▶ [Exercise aim]:
Reproduce the records from the first line down to and including the line containing "Минобороны подвело итог недели", swapping every occurrence of "Postitas" for "Posted by" and leaving all else unchanged.

Top of Data for processing

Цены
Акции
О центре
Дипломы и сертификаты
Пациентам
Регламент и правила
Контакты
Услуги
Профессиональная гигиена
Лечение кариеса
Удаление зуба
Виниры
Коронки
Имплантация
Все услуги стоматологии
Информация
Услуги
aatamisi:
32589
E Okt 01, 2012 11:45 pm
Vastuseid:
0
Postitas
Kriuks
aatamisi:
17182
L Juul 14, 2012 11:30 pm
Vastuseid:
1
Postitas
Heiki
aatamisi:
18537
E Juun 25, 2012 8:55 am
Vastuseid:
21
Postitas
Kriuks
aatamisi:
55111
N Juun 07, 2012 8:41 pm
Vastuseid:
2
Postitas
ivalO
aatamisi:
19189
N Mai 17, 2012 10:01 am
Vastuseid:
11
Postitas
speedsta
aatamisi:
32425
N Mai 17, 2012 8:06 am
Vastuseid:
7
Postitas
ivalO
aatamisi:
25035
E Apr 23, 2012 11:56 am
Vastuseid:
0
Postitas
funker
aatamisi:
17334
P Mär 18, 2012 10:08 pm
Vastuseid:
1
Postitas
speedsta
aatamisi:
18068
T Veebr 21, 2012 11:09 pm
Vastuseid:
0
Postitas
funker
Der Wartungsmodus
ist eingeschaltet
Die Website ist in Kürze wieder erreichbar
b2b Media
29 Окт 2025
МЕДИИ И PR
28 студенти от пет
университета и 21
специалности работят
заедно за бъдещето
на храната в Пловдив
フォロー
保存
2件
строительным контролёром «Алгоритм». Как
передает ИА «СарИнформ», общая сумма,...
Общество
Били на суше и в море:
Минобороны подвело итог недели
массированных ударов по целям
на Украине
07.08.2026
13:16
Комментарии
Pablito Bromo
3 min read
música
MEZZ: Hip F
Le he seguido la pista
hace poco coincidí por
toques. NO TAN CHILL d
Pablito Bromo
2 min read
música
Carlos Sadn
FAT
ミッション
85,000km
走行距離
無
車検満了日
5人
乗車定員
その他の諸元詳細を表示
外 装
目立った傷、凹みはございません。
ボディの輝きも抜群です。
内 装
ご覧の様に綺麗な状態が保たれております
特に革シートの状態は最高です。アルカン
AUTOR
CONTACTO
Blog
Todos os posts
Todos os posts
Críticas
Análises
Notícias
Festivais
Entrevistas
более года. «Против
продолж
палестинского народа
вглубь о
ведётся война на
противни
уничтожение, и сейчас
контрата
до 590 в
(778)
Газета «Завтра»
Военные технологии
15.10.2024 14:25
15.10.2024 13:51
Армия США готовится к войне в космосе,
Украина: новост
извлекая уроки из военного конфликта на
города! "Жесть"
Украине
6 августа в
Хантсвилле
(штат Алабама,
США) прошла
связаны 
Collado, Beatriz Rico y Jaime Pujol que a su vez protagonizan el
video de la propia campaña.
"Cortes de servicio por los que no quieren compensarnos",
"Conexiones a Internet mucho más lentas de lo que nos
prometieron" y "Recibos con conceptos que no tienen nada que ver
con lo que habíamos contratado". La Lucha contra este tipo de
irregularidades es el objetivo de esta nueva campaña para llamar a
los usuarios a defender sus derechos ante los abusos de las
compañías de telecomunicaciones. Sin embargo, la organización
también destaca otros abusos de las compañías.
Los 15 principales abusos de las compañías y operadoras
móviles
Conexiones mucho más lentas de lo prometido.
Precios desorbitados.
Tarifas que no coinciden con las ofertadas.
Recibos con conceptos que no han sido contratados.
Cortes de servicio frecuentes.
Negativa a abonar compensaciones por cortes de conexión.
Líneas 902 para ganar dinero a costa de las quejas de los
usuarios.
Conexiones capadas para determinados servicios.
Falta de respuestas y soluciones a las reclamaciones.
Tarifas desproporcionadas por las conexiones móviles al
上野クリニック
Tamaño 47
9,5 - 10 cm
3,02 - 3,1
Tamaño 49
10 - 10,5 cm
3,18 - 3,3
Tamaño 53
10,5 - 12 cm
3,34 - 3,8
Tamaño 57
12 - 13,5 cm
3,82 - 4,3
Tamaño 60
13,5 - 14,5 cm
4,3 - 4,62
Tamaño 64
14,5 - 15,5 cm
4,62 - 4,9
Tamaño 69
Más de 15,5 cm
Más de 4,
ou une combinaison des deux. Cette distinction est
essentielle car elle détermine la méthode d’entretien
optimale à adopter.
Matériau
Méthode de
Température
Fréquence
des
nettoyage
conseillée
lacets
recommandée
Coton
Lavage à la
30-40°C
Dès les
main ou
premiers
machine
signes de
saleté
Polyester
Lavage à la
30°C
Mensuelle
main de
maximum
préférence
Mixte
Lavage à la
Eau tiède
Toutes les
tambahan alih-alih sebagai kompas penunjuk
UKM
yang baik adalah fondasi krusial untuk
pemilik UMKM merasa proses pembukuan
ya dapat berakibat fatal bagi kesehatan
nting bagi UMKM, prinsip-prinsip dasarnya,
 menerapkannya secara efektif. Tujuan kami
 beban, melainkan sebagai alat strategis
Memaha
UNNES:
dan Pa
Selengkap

Bottom of Data for processing

▶ [Expected answer]:
Цены
Акции
О центре
Дипломы и сертификаты
Пациентам
Регламент и правила
Контакты
Услуги
Профессиональная гигиена
Лечение кариеса
Удаление зуба
Виниры
Коронки
Имплантация
Все услуги стоматологии
Информация
Услуги
aatamisi:
32589
E Okt 01, 2012 11:45 pm
Vastuseid:
0
Posted by
Kriuks
aatamisi:
17182
L Juul 14, 2012 11:30 pm
Vastuseid:
1
Posted by
Heiki
aatamisi:
18537
E Juun 25, 2012 8:55 am
Vastuseid:
21
Posted by
Kriuks
aatamisi:
55111
N Juun 07, 2012 8:41 pm
Vastuseid:
2
Posted by
ivalO
aatamisi:
19189
N Mai 17, 2012 10:01 am
Vastuseid:
11
Posted by
speedsta
aatamisi:
32425
N Mai 17, 2012 8:06 am
Vastuseid:
7
Posted by
ivalO
aatamisi:
25035
E Apr 23, 2012 11:56 am
Vastuseid:
0
Posted by
funker
aatamisi:
17334
P Mär 18, 2012 10:08 pm
Vastuseid:
1
Posted by
speedsta
aatamisi:
18068
T Veebr 21, 2012 11:09 pm
Vastuseid:
0
Posted by
funker
Der Wartungsmodus
ist eingeschaltet
Die Website ist in Kürze wieder erreichbar
b2b Media
29 Окт 2025
МЕДИИ И PR
28 студенти от пет
университета и 21
специалности работят
заедно за бъдещето
на храната в Пловдив
フォロー
保存
2件
строительным контролёром «Алгоритм». Как
передает ИА «СарИнформ», общая сумма,...
Общество
Били на суше и в море:
Минобороны подвело итог недели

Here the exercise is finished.